The current /consulta view presents historical records in a plain table. The planned dashboard adds Chart.js visualisations directly in the browser, allowing users to explore trends over time without exporting data.Planned chart types include:
  • Line charts for temperature, humidity, and wind speed over a selected date range.
  • Bar charts for accumulated rainfall per day or week.
  • Overlay views that plot manual records alongside AEMET reference values for quick visual comparison.
No server-side changes are required for this feature — the charts will consume the existing /api/clima and /consulta endpoints.
ClimApp records historical weather data and compares it against AEMET official readings. The planned AI feature builds on this dataset to generate short-term predictions and anomaly alerts.Areas under consideration:
  • Predicting temperature spikes or frost events based on recent trends stored in clima.db.
  • Detecting when a user’s manual readings deviate significantly from historical norms for their municipality.

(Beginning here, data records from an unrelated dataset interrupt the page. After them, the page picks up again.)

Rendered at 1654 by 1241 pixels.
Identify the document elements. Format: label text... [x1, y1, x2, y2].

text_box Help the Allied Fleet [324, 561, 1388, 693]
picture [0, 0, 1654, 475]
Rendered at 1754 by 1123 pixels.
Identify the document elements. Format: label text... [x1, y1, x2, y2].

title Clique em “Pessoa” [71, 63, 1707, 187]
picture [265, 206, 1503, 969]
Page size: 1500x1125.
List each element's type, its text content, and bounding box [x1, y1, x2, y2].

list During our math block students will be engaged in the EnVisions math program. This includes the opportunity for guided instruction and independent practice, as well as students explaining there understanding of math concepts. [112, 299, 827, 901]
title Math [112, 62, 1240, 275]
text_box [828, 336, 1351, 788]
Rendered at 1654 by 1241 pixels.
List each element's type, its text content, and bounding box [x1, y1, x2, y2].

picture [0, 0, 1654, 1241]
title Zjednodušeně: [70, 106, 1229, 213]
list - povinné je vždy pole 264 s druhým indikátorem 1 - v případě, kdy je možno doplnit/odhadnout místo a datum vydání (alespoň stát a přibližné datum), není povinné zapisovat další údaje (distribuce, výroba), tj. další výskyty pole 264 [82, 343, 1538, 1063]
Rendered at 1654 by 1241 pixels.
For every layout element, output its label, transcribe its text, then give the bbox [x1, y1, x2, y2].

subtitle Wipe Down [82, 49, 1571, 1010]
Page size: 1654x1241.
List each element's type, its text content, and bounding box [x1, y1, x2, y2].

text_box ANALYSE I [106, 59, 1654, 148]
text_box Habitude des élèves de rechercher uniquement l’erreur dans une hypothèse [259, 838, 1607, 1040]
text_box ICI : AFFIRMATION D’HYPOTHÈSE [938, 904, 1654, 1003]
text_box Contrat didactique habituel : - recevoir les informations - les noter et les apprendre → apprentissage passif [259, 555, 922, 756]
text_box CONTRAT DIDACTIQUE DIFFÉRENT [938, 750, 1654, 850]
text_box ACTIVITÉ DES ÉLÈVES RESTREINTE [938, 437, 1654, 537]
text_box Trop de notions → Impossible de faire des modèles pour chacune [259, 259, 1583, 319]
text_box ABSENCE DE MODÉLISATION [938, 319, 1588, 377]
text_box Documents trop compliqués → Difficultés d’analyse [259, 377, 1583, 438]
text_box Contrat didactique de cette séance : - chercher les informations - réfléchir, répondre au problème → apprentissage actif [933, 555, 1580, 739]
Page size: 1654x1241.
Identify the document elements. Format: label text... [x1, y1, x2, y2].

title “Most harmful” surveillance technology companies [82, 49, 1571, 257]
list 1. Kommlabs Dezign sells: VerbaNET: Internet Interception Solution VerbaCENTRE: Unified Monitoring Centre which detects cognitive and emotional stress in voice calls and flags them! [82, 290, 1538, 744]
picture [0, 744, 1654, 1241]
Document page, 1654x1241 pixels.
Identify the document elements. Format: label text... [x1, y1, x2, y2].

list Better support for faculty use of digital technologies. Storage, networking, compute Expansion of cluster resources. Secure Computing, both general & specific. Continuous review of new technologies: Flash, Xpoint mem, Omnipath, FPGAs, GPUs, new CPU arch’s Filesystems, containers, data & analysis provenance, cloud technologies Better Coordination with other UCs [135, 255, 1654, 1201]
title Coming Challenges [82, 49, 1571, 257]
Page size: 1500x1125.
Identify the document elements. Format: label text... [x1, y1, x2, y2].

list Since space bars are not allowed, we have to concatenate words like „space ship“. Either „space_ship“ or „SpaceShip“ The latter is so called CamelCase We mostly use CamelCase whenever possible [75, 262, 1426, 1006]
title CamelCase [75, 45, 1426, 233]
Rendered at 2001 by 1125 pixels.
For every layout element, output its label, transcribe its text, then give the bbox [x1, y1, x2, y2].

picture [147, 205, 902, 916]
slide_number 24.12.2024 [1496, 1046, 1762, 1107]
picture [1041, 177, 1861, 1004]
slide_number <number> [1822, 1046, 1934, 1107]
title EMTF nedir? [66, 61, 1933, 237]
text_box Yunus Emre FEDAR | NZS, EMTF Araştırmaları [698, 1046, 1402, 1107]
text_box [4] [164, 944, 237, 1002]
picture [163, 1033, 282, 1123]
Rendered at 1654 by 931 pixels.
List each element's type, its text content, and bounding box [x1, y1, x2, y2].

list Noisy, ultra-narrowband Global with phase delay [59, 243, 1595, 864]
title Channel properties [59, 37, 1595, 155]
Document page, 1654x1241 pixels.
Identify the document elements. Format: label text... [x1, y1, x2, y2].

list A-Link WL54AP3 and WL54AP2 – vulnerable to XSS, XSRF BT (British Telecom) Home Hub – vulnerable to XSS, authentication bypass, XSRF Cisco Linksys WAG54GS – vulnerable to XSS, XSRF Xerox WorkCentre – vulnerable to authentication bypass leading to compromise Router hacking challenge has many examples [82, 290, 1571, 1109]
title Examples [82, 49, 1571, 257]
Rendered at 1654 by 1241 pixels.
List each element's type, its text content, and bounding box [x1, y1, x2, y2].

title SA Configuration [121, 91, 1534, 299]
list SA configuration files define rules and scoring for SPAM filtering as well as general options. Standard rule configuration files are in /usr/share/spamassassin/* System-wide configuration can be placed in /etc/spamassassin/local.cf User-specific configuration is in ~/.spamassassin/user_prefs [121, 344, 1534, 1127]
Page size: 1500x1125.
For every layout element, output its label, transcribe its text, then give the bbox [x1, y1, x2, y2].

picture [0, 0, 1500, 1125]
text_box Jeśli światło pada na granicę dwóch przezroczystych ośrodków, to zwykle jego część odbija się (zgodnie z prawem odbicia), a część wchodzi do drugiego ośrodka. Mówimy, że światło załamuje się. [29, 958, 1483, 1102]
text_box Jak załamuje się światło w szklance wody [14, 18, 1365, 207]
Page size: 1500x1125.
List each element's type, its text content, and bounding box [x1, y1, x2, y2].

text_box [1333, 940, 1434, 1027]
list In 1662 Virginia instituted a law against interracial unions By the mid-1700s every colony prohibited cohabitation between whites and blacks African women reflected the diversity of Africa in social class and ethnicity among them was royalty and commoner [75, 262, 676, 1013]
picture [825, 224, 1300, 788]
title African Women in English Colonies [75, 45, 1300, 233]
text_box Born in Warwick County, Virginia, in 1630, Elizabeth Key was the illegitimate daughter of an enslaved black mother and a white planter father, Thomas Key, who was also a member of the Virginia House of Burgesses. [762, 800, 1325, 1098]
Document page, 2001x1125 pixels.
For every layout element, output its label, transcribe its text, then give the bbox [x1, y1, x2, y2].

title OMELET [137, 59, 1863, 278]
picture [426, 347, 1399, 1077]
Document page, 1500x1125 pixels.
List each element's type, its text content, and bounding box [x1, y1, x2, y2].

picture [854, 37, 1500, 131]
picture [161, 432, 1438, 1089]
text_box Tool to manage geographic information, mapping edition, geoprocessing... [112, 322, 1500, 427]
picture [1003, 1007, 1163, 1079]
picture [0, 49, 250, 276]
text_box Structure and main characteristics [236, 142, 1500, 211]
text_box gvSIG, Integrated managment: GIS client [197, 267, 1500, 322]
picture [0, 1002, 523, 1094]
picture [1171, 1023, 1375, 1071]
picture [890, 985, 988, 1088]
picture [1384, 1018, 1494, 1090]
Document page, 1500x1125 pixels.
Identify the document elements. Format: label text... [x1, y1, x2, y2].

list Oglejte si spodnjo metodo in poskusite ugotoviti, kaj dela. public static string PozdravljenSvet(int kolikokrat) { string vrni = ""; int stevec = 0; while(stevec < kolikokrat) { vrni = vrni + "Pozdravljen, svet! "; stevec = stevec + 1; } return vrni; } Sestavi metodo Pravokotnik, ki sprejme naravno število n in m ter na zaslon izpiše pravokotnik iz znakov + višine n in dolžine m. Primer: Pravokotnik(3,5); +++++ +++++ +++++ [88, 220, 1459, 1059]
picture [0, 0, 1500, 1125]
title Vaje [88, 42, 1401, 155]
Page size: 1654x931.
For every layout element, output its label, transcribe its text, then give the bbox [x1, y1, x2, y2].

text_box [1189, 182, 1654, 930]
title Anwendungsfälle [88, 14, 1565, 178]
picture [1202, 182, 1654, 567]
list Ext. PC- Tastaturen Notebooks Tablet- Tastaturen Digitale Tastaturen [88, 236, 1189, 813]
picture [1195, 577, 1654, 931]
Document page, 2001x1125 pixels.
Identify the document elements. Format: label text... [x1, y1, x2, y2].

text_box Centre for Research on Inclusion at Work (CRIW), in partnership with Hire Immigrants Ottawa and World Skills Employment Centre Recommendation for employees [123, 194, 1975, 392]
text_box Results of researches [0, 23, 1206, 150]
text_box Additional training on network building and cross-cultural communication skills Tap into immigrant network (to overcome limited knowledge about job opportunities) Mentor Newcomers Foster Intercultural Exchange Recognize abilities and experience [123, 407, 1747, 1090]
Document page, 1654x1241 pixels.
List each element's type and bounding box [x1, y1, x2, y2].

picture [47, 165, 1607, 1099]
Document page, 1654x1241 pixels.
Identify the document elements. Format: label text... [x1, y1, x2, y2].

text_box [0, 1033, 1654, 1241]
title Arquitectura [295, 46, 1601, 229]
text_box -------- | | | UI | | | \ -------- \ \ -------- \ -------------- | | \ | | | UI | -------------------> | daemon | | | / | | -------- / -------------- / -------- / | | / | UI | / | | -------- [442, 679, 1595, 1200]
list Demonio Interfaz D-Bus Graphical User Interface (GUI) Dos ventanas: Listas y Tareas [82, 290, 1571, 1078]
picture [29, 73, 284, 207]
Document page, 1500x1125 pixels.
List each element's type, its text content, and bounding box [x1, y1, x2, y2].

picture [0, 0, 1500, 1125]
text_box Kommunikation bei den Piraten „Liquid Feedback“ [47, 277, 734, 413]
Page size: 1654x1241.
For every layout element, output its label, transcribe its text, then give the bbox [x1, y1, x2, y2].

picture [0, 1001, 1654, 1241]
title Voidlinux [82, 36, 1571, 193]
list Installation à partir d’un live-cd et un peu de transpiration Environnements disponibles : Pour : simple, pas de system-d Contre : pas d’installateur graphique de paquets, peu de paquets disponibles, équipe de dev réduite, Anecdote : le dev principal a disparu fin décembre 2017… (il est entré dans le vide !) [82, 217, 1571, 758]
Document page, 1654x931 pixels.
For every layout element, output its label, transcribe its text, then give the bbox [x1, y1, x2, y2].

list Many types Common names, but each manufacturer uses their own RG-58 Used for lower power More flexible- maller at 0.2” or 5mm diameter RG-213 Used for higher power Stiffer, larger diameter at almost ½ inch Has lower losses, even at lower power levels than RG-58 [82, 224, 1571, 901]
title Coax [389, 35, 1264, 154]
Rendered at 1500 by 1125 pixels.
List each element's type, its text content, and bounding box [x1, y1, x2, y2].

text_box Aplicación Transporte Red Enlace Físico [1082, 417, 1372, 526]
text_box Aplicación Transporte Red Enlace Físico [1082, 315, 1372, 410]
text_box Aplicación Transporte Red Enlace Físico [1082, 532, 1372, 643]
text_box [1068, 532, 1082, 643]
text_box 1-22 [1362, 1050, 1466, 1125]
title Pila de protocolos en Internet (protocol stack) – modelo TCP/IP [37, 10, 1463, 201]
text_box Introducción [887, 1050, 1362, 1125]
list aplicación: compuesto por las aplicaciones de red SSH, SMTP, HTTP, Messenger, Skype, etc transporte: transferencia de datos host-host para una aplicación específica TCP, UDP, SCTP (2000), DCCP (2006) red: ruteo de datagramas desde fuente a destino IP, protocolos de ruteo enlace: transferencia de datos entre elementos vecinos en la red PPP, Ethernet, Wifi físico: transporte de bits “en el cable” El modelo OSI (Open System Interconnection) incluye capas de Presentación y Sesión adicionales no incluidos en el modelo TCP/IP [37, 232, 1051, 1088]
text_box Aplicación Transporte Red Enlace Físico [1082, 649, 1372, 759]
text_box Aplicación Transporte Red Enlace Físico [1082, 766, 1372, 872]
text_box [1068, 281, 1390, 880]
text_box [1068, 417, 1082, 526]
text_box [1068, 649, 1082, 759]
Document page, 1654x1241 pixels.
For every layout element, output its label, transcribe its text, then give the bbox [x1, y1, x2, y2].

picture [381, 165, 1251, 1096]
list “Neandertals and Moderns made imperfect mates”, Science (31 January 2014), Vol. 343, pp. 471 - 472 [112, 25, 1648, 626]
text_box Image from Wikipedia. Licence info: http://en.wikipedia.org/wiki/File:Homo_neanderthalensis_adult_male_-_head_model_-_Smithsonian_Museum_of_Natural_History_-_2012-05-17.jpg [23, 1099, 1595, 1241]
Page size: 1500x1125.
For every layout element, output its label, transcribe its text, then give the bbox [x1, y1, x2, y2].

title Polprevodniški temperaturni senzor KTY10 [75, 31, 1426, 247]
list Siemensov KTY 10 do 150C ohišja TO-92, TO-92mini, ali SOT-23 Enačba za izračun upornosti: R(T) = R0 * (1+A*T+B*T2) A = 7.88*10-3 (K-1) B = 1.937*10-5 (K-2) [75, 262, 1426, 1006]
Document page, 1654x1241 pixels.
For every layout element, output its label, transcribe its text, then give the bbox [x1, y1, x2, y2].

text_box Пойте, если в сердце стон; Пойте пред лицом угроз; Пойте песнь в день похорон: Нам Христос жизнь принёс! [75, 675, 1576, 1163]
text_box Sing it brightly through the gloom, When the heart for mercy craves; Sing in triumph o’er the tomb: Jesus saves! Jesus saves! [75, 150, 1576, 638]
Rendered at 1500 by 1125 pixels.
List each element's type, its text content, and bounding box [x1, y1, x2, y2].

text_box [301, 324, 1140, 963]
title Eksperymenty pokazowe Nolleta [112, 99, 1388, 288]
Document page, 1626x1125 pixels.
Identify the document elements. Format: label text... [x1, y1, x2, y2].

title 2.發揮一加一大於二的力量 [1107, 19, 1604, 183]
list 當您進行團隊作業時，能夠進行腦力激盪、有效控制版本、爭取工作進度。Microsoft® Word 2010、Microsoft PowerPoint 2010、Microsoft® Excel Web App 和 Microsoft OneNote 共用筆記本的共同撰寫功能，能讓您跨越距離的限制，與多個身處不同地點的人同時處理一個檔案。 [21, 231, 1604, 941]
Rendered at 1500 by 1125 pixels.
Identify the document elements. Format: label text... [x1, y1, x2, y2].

  • Generating early warnings before the thresholds used by the existing AlertService are reached.
Implementation will depend on the volume of data available after the PostgreSQL migration provides a stable, queryable history.
Users who run personal weather stations need to share or archive their data outside the application. The planned export feature adds download buttons to the /consulta view that generate:
  • PDF reports with a formatted summary of filtered records, including alert flags.
  • Excel spreadsheets containing the raw data columns for further analysis in external tools.
Both formats will respect the same municipality and date filters already available in the consultation interface, so users export exactly the records they are viewing.